DIRECTIONS FOR THIS TASK: Could you reproduce every entry as it stands, leaving the pictures behind?
:::::
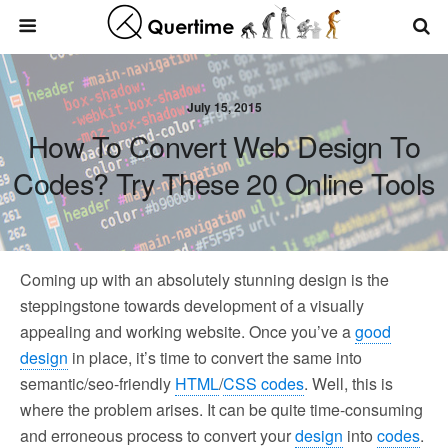
July 15, 2015
How To Convert Web Design To
Codes? Try These 20 Online Tools
Coming up with an absolutely stunning design is the
steppingstone towards development of a visually
appealing and working website. Once you’ve a
good
design
in place, it’s time to convert the same into
semantic/seo-friendly
HTML
/
CSS codes
. Well, this is
where the problem arises. It can be quite time-consuming
and erroneous process to convert your
design
into
codes
.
:::::
ANSWER:
July 15, 2015
How To Convert Web Design To
Codes? Try These 20 Online Tools
Coming up with an absolutely stunning design is the
steppingstone towards development of a visually
appealing and working website. Once you’ve a
good
design
in place, it’s time to convert the same into
semantic/seo-friendly
HTML
/
CSS codes
. Well, this is
where the problem arises. It can be quite time-consuming
and erroneous process to convert your
design
into
codes
.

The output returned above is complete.